That agricultural GDP will collapse after the third straight rain-shock is obvious—after a 12% deficient monsoon in June-Sept 2014 and unseasonal rains in March, this year’s deficit is 14%. The impact will be worse this year since reservoir levels are lower than last year in states that had the worst drought. Maharashtra, Uttar Pradesh (UP) and Karnataka, for instance, account for 30% of India’s kharif food production while the deficiency of rain was 25.2%, 45.8% and 19.9%, respectively, this year on the back of a 17.2%, 47.2% and +7.2% (that is, rainfall was over the Long Period Average) shortage last year. Add to this the irrigation levels—a mere 18.7% of Maharashtra’s cropped area is actually irrigated according to ratings agency Crisil, and 34.3% in Karnataka. The figure is a higher 76.7% for UP, but this has to be seen against reservoir levels that are 25% below the long-term average for the state—the figure is minus 43% for Maharashtra and Karnataka. In other words, the picture of agrarian distress at the level of big states will be a lot worse than what the all-India picture reveals.

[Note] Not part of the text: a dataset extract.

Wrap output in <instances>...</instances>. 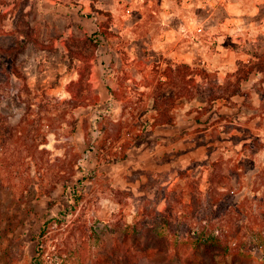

The bulk of the blame for this has to lie with the state governments since agriculture is a state subject and they have scandalously squandered valuable resources. While FE columnist Ashok Gulati points to how Maharashtra spent R81,206 crore in the 2000s to increase irrigation from 3.9 million hectares to just 4.1 million—in comparison, Gujarat spent just R39,369 crore and increased irrigation from 3.3 million hectares to 5.6 million—a Kotak report pointed out that state governments spent over R6.5 lakh crore on irrigation and flood control over the past decade but the total irrigated area grew by just 1.3% per annum as a result. Indeed, the bulk of the increase in irrigated area came from privately-owned tube wells, not from state government-led spending on canals or tanks. Despite this, the Centre has a big role to play and that includes pushing farm insurance—insuring around 70% of cropped area, for instance, would cost around R19,000 crore per year. Given what the Centre already spends on crop-related calamities and, perhaps, a cess on farm equipment, the amount can be financed in partnership with states, especially if less money is wasted on FCI. Curtailing FCI’s inefficient procurement would also spur other reforms since farmers would be less prone to grow just wheat and rice—indeed, if farmers got direct cash transfers per acre of land instead of FCI-procurement-linked incentives for just wheat and rice in 3-4 states, this would also diversify production to states like Bihar and West Bengal. While the states will dither over reforms, the Centre needs to speed up its work.